[Saved entries]
*** Begin section ***

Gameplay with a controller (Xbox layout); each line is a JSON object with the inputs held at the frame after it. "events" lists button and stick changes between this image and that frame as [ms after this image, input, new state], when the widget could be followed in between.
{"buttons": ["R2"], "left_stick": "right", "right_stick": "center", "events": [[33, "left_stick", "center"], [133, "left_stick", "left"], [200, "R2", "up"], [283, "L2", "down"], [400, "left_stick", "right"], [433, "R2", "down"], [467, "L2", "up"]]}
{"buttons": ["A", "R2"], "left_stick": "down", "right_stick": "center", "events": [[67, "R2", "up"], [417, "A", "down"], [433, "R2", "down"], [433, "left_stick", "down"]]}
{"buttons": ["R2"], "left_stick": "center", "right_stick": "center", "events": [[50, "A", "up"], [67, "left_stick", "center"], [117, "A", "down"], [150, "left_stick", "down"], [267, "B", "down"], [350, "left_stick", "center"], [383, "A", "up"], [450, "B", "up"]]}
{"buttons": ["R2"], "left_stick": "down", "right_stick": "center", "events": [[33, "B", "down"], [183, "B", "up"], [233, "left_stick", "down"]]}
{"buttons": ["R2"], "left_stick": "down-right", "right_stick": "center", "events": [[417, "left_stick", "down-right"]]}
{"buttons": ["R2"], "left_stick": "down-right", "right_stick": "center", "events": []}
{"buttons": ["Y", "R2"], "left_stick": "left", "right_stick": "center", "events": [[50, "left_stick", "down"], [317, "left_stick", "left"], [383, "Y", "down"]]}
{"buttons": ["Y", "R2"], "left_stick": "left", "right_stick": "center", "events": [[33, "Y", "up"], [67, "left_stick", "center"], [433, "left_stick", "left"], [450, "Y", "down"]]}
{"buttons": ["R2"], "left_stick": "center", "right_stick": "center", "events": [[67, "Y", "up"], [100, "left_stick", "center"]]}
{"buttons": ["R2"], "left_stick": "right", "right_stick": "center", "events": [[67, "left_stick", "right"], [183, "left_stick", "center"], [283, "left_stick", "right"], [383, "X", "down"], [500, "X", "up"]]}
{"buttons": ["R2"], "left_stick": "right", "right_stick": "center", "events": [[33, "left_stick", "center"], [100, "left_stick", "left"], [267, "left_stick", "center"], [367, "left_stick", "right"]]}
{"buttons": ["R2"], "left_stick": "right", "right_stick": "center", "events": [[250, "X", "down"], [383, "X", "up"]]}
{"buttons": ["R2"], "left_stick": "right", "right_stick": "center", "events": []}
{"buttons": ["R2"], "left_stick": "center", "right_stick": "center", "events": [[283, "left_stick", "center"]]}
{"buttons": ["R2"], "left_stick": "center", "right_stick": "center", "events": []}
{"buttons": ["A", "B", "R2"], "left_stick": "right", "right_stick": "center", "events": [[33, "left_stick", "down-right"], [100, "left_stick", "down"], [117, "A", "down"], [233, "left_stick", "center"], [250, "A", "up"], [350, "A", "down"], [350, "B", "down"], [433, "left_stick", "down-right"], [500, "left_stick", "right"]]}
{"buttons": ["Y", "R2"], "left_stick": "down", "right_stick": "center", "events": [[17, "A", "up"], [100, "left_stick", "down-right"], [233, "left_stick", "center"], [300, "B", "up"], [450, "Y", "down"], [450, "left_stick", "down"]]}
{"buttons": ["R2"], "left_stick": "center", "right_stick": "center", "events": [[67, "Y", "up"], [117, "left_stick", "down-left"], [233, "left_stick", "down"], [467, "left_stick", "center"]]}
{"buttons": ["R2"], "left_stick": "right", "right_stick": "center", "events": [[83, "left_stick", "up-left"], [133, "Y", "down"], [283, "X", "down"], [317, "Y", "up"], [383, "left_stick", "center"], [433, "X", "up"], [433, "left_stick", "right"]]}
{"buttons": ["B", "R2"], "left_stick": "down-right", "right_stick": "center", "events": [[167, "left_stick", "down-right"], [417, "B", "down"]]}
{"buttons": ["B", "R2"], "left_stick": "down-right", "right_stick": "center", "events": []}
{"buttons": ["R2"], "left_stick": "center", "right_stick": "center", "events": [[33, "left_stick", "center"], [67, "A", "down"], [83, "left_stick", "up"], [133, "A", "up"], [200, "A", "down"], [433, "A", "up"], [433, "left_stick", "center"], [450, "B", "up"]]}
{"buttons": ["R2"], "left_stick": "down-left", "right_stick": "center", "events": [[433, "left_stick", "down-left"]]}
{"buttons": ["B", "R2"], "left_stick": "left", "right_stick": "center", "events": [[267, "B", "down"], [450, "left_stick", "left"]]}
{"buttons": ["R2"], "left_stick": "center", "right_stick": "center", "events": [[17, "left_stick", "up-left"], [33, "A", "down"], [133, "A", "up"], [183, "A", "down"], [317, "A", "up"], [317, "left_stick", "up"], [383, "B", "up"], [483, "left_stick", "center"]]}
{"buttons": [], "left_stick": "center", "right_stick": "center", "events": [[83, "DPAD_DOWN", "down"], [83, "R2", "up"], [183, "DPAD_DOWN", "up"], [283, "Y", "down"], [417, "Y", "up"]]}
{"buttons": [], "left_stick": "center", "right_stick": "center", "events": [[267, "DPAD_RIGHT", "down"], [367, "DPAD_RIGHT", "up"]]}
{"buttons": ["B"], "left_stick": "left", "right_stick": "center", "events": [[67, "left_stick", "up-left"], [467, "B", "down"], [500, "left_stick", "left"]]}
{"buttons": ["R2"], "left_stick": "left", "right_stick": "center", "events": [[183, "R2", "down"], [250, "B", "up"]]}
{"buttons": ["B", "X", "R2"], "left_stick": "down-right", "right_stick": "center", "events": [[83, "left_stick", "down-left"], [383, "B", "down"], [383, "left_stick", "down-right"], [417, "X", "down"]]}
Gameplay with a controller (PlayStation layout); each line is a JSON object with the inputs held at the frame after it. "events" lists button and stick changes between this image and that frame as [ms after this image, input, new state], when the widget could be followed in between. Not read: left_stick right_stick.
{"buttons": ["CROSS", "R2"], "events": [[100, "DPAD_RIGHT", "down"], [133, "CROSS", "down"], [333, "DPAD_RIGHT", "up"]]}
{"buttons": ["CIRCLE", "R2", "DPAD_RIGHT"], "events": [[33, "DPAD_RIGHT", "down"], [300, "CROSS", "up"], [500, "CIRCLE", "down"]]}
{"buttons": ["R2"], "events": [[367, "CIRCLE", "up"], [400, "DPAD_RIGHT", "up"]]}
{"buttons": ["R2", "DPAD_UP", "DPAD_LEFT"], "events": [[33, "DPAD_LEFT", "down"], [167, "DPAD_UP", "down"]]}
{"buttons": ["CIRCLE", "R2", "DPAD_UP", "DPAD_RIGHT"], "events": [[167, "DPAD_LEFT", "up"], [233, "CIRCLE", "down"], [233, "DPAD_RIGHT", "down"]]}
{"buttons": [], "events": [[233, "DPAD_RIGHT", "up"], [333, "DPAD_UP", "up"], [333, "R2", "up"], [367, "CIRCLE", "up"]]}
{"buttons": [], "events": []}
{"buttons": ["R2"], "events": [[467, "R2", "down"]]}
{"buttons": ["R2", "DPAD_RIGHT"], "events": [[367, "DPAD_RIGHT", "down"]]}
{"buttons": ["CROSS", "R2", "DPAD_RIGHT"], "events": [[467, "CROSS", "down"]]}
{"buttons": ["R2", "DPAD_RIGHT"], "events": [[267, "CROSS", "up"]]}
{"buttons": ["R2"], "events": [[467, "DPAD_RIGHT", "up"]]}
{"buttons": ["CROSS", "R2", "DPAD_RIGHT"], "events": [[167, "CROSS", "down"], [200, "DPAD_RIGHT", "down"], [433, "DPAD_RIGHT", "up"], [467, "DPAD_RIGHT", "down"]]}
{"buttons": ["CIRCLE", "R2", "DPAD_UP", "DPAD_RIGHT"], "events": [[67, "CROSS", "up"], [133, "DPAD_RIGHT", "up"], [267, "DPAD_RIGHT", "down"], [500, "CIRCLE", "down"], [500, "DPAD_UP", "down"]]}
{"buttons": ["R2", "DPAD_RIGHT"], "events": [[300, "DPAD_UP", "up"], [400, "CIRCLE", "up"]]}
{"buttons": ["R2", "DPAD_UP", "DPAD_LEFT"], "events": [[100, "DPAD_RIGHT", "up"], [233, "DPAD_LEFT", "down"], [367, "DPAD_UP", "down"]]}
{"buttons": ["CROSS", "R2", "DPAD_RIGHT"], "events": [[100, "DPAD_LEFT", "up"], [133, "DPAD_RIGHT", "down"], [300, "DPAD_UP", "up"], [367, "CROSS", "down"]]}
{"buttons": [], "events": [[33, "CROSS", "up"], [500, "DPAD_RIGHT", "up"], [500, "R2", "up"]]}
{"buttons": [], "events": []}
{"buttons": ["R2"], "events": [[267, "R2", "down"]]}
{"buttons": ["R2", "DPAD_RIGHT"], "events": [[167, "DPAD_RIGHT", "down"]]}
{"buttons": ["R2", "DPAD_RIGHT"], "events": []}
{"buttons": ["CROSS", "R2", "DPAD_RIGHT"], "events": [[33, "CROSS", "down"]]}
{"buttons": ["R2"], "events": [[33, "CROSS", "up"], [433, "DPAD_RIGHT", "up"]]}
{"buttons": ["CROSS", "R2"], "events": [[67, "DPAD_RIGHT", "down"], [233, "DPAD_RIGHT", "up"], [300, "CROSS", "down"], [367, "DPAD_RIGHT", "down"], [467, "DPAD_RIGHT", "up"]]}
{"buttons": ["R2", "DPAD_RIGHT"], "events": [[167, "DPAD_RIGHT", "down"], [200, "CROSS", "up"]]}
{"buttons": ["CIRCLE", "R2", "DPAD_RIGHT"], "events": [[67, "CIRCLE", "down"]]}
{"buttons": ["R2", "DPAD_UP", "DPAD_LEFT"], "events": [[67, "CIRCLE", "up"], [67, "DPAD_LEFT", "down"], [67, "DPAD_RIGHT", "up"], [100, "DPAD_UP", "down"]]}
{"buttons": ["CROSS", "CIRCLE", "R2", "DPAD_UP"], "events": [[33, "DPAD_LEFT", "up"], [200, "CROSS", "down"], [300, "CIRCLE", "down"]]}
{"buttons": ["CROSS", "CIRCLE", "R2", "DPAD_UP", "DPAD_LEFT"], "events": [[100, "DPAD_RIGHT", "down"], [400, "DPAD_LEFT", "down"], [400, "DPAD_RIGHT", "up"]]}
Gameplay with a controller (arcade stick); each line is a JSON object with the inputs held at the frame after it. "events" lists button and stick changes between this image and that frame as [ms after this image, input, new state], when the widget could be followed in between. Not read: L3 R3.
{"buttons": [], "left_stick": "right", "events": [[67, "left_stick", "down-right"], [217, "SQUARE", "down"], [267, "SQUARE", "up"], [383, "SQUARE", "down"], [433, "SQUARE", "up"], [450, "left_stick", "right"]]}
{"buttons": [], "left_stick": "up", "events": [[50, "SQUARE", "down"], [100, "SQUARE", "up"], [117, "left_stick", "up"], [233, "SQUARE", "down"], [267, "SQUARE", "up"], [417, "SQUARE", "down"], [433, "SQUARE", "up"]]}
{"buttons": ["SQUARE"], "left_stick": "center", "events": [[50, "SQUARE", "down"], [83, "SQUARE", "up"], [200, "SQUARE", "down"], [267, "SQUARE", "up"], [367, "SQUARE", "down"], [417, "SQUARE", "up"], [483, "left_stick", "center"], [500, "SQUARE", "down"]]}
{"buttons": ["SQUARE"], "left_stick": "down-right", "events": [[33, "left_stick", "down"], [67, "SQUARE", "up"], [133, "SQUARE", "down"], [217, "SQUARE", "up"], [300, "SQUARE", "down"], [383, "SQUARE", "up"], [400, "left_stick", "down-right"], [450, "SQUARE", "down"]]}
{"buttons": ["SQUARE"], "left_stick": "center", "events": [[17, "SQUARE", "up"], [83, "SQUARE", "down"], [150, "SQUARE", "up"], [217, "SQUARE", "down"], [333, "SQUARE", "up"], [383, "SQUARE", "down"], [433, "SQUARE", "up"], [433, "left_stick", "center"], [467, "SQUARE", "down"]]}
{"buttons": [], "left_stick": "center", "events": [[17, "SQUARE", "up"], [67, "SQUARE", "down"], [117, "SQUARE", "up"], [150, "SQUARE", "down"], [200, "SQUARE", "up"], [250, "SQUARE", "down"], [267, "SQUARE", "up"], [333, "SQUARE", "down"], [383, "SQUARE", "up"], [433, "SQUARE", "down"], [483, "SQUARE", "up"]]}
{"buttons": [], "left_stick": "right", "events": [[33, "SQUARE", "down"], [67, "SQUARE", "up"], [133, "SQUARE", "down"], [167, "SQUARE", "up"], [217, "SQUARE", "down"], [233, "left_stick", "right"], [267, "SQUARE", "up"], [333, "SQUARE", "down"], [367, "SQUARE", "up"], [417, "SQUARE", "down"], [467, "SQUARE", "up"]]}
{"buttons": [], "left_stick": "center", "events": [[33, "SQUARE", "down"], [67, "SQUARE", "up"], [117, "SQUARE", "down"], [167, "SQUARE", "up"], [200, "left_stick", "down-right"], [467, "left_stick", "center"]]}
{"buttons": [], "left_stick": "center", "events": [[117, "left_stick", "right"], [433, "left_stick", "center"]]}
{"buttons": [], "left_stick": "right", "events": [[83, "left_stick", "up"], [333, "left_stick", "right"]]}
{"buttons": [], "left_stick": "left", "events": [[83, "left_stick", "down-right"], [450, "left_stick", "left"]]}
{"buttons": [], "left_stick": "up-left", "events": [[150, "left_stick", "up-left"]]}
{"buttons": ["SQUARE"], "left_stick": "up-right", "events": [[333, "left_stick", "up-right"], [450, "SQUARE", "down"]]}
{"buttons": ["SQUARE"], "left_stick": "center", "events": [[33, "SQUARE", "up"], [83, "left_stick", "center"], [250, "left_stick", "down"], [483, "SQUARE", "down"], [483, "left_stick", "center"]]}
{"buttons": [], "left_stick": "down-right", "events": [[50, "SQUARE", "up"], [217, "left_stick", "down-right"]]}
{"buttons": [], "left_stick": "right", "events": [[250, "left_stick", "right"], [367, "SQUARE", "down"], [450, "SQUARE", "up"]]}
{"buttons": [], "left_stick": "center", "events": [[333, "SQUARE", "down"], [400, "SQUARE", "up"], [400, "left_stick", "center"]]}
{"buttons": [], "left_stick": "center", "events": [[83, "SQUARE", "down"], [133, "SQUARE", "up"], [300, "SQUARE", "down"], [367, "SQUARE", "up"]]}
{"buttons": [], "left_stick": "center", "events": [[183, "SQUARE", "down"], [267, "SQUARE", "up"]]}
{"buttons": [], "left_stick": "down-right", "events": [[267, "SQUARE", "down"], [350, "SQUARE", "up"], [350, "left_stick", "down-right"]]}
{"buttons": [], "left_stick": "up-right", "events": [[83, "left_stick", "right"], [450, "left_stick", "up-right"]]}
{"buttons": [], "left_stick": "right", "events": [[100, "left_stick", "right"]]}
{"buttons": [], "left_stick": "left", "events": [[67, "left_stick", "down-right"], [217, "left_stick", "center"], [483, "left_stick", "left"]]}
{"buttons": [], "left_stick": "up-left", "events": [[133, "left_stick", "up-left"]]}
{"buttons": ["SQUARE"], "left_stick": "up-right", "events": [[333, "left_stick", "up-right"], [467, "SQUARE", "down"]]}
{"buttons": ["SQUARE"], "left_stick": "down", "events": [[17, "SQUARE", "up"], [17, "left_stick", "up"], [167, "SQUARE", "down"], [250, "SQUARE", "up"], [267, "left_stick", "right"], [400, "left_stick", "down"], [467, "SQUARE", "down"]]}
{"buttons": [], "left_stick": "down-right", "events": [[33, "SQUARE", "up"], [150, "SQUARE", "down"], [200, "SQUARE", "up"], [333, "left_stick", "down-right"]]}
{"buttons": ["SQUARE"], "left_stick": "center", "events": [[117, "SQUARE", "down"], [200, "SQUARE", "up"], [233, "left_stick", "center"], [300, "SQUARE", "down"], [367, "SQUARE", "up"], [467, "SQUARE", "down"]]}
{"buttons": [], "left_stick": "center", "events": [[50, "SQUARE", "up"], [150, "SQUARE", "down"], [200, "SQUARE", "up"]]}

*** End section ***

# [WORK ITEM]
When the records above are checked line by line, how many lines contain the word "read"? Please give only that number.

# [SOLUTION TO THIS PROBLEM]
2